As we are rounding the corner of another month, many thoughts fill my mind. In an agricultural society, February was a hard month with frozen ground, grains, neps and tubers the regular fare at mealtime—a lean time. Mid-month we will celebrate our beloveds with red candy boxes, flowers and sometimes silly sentiments of renewed betrothal, hand holding and love. If you would, consider how our hearts touch one another.  Celebrate true friendship, the meaning of community and hold close your precious loves.

A Time to Share

The past few days have been devoted to tying up ends on the opus. 

The pages of the book, spread flat on large, double pages, arrived in a box, quickly ripped open like a childs’ birthday present.

Two years working on the book has taken its own rhythm, a series of measured steps, outline turning into paragraphs, paragraphs sprouting illustrations and photos. Each element of the job was divided, completed and carefully folded away, precious letters. Because the project was large, spread over so many months, it was really difficult to see it as a whole. A week ago, for the first time, I held the book in my hands. What a rush!

Frankly, I sat down immediately and paged through, like reading a restaurants’ menu tacked to the front window, looking at each page getting a sense for what was offered and was there something to bring me in. 

Well neigh enough! Forty-ish years ago, I would have jumped on this information, ready to hear more! But…whether or not there is worthwhile information inside the covers is something readers will decide for themselves. Actually, my purpose in writing this and the book is to disburse what I have learned, largely through doing. If the content saves you time, tears and trauma, then all is for the better.

Relieved and blessed that this opus is finished and wrapped in a beautiful package, my thanks go to the remarkable team at Interweave.

Ruminations on the Rip Van Winkle Effect

When you spend long hours in the making of things, your sense of time is different. It is never the same as those who don’t make things, or don’t dedicate much time when they do.

With this in mind, I realized that this blog has had no update for some time. I haven’t been away, just involved in just such a mammoth project. A book that I dreamed about writing for years is in the works. 

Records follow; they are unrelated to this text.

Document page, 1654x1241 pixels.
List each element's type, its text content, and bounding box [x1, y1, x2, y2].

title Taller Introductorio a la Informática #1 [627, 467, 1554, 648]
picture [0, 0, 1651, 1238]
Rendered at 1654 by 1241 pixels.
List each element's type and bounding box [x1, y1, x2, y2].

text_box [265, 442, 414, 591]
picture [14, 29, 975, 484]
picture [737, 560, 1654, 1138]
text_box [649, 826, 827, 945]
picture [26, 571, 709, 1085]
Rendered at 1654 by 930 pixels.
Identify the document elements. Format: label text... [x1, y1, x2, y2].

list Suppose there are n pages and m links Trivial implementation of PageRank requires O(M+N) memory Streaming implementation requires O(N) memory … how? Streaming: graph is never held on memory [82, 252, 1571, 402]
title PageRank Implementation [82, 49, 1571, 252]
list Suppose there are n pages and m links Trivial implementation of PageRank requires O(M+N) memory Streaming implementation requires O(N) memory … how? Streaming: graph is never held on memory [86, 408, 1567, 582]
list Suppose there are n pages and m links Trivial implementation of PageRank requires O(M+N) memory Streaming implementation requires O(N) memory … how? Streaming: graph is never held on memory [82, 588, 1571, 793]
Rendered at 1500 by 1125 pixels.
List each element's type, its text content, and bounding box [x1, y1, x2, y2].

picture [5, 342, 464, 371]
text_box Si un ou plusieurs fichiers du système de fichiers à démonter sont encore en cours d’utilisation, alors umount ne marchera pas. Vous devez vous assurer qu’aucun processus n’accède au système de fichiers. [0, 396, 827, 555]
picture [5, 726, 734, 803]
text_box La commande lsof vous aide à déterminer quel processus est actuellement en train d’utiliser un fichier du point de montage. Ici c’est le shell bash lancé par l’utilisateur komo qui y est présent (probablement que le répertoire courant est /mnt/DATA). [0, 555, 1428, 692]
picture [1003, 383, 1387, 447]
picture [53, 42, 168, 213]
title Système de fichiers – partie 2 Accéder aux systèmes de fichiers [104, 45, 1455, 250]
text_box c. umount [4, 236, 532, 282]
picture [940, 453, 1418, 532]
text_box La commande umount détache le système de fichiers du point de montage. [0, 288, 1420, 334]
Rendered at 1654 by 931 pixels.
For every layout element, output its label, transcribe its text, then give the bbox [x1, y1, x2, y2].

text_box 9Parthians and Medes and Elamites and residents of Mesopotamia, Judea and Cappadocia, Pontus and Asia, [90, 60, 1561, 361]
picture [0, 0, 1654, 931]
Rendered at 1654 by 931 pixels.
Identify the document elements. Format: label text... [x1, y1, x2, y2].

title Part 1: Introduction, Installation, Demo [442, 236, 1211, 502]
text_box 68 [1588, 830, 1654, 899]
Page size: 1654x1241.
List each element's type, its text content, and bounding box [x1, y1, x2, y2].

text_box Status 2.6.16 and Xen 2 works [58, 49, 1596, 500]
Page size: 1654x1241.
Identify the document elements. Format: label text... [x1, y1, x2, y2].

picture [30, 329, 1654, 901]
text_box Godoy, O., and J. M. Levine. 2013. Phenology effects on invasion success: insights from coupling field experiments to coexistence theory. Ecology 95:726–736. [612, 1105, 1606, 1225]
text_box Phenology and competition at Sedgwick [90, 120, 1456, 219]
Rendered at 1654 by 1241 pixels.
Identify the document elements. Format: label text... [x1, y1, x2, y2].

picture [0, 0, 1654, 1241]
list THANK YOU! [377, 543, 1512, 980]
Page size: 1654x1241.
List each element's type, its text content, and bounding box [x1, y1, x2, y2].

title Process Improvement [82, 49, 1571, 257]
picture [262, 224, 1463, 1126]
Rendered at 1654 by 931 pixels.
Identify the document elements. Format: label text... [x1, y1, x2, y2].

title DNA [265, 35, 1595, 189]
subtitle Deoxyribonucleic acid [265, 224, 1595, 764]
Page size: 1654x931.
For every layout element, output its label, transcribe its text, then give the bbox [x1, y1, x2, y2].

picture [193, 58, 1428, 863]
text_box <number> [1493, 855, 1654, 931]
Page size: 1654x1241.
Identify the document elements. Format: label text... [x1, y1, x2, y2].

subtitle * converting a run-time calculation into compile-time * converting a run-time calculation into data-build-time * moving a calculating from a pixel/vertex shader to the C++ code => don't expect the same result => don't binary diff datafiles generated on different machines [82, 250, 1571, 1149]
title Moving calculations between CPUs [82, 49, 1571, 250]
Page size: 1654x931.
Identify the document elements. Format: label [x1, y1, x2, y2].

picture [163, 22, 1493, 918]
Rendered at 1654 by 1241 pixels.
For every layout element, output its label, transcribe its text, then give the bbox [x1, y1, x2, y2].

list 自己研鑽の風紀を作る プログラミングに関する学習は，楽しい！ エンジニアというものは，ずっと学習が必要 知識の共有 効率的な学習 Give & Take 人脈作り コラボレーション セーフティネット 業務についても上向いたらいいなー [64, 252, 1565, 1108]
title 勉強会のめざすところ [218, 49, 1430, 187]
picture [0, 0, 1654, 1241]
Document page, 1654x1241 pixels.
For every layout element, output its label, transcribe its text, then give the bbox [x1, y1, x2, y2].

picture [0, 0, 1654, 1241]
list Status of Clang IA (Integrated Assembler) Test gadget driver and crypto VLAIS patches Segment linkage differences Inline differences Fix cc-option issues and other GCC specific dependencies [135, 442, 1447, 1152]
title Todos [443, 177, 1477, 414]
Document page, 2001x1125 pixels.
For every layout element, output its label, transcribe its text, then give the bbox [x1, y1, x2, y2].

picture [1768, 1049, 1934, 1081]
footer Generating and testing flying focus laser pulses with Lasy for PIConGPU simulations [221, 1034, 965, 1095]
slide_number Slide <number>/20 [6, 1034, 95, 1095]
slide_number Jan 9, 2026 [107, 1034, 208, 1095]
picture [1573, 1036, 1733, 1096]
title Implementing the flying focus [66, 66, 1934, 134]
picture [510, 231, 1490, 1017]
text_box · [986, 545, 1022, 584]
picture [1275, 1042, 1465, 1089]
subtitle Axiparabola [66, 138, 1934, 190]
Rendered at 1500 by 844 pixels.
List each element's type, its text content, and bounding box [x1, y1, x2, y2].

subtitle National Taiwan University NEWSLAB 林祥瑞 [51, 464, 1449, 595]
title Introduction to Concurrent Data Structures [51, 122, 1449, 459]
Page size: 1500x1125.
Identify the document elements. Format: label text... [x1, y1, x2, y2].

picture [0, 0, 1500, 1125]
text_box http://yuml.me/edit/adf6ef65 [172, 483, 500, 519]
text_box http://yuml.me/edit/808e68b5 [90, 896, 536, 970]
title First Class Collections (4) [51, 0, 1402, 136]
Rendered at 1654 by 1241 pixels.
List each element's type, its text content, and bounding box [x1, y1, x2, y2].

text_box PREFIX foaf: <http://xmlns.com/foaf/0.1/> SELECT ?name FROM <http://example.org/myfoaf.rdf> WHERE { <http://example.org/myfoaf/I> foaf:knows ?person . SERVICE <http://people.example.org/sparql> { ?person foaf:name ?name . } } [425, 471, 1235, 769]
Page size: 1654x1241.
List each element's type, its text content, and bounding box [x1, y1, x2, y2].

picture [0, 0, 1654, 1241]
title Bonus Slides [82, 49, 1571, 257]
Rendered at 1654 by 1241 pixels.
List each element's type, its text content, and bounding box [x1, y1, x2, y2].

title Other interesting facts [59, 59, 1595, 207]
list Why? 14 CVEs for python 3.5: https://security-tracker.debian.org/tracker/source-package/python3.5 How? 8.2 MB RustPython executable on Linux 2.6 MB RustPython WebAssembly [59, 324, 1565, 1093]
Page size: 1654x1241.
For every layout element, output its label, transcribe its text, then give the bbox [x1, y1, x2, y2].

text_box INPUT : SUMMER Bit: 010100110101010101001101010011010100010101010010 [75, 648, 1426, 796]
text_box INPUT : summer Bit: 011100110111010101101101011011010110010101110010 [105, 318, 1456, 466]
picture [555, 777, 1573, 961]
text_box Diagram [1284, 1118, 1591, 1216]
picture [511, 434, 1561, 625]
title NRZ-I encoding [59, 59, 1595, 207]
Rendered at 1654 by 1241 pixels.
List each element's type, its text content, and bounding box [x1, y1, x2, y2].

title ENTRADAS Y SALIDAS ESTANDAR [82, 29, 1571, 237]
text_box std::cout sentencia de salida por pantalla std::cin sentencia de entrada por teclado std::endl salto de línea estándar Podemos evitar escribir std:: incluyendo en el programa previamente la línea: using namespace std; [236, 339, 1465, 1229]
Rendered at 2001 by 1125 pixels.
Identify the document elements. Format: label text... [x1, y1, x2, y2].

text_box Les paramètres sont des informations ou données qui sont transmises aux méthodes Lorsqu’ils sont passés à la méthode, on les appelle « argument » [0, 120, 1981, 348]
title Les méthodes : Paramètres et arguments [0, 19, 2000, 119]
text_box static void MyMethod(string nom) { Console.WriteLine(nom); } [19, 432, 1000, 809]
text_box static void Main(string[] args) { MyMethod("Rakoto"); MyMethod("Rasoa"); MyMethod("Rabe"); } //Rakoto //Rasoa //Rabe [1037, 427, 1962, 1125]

Deadlines for a multitude of details have nearly all passed. But until they are all behind me, I cannot say, it is done. It is for sure. Just know that this has captured my time and attention for the last year. That soon, announcements will be forthcoming.  And that this Rip Van Winkle will awaken. 

Until the next….

Chop Water, Carry Wood

As the weather turns to fall, we start to think of warm cups of tea by the stove, and maybe a cat curled up nearby. At least that is what we are supposed to think. Today it was 103 in Jackson, the warmest day of the year.

As we were hefting our winter firewood, it was raining on my shirt. More precisely, it was raining directly under my sweaty brow, and saturated head. “Wood heats you many times” is the old saw. The irony did not escape me.

We shifted the jumble of cherry chunks into the semblance of a proper wood pile and uncovered a mouse. Mouse dashed out from under one log and dove under another. Zip! Whoosh!

There was something strange about her. Mouse had extra stuff hanging off her tummy.

I stopped throwing wood and tried to reconstruct what I had just seen. Grey fuzzy mouse, (knew it was a mouse by the big ears and eyes) with fuzzy grey tendrils attached to her belly. For a horrible moment I was afraid we had injured mouse with our rough and tumble wood chucking. But mouse wasn’t bleeding.

She made another dash to a weedy pile of bark. It was then I realized what I was seeing. Mother mouse had baby mice and she must have given them the word to hang on tight. “This might be a bit bumpy.” She accomplished her change of address with little fuss, no losses and no notice from the resident cat population.

May we all see change coming, and manage it with such economy.